The generated power adjusting means may comprise a fuel storage chamber for storing the fuel to be supplied to the fuel cell, a produced water collection chamber for collecting the water that is produced from the fuel cell, and a mixture ratio adjusting means for mixing the fuel stored in the fuel storage chamber with the water that is produced and that is collected and supplied to the produced water collection chamber at a mixture ratio in accordance with the degree of power that is consumed by the load to supply the mixture to the fuel cell.
The mixture ratio adjusting means may comprise a mixing chamber for mixing the fuel with the produced water, a fuel flow rate adjusting unit for supplying the fuel stored in the fuel storage chamber into the mixing chamber at a flow rate proportional to the degree of power consumed by the load, and a produced water flow rate adjusting unit for supplying the produced water, collected in the produced water collection chamber, into the mixing chamber at a flow rate inversely proportional to the degree of power consumed by the load.
The fuel cell device may comprise a collection conduit provided for collecting the produced water from the fuel cell and for supplying it to the produced water collection chamber. In this event, the produced water can be efficiently collected. In addition, the collection conduit may be provided to be in contact with the periphery of the fuel cell. In this event, even if the amount of power that is consumed changes from a large amount to a small amount, the water produced from the fuel cell flows into the collection conduit to cool the fuel cell, thus making it possible to limit heat generation and achieve a high efficiency.
A mobile electronic device of the present invention is equipped with any of the fuel cell devices in the configurations described above.
Further, a mobile electronic device of the present invention may comprise the fuel cell device configured as described above equipped therein, and a circuit board having a heat generating part mounted thereon, wherein the collection conduit may be installed so as to be in contact with the heat generating part mounted on the circuit board. The water produced from the fuel cell flows into the collection conduit to cool the heat generating part, thereby making it possible to limit heat generation and to facilitate a reduction in the size of the mobile electronic device.

→ Task requirements:
1. Reproduce the fuel cell passage word for word, from "The mixture ratio" up to and including "by the load.".
2. Extend the passage on the fuel cell device beyond its final sentence, keeping its style.
The data that follow come from a separate source unrelated to the fuel cell passage.

→ Available data:
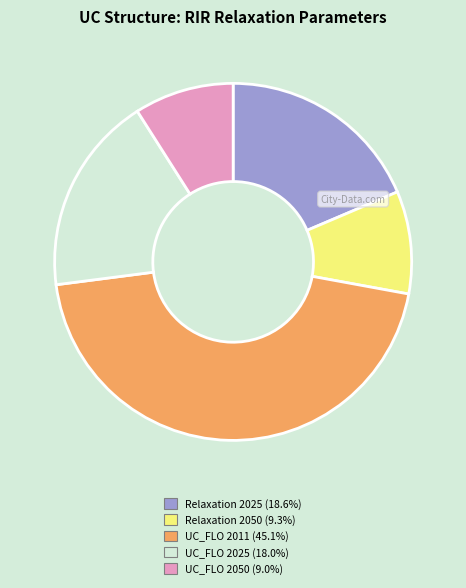

Is there a majority slice in this chart?

No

→ Responses in order:
1.
The mixture ratio adjusting means may comprise a mixing chamber for mixing the fuel with the produced water, a fuel flow rate adjusting unit for supplying the fuel stored in the fuel storage chamber into the mixing chamber at a flow rate proportional to the degree of power consumed by the load, and a produced water flow rate adjusting unit for supplying the produced water, collected in the produced water collection chamber, into the mixing chamber at a flow rate inversely proportional to the degree of power consumed by the load.

2.
BRIEF DESCRIPTION OF THE DRAWINGS

[FIG. 1]

It is a drawing illustrating the basic configuration of a conventional fuel cell.

[FIG. 2]

It is a drawing illustrating the configuration of a fuel cell device according to a first embodiment of the present invention.

[FIG. 3]

It is a block diagram illustrating an exemplary electric configuration of a mobile electronic device which is equipped with the fuel cell device illustrated in FIG. 2.

[FIG. 4]

It is a flow chart for describing the operation of the mobile telephone illustrated in FIG. 3.

[FIG. 5]

It is a drawing illustrating the configuration of a fuel cell device according to a second embodiment of the present invention.

[FIG. 6]

It is a drawing illustrating the configuration of a fuel cell device according to a third embodiment of the present invention.

[FIG. 7]

It is a cross-sectional view taken along line A-A in FIG. 6.

[FIG. 8]

It is a drawing illustrating an example of a fuel supply cartridge.

BEST MODE FOR CARRYING OUT THE INVENTION

Next, embodiments of the present invention will be described with reference to the drawings.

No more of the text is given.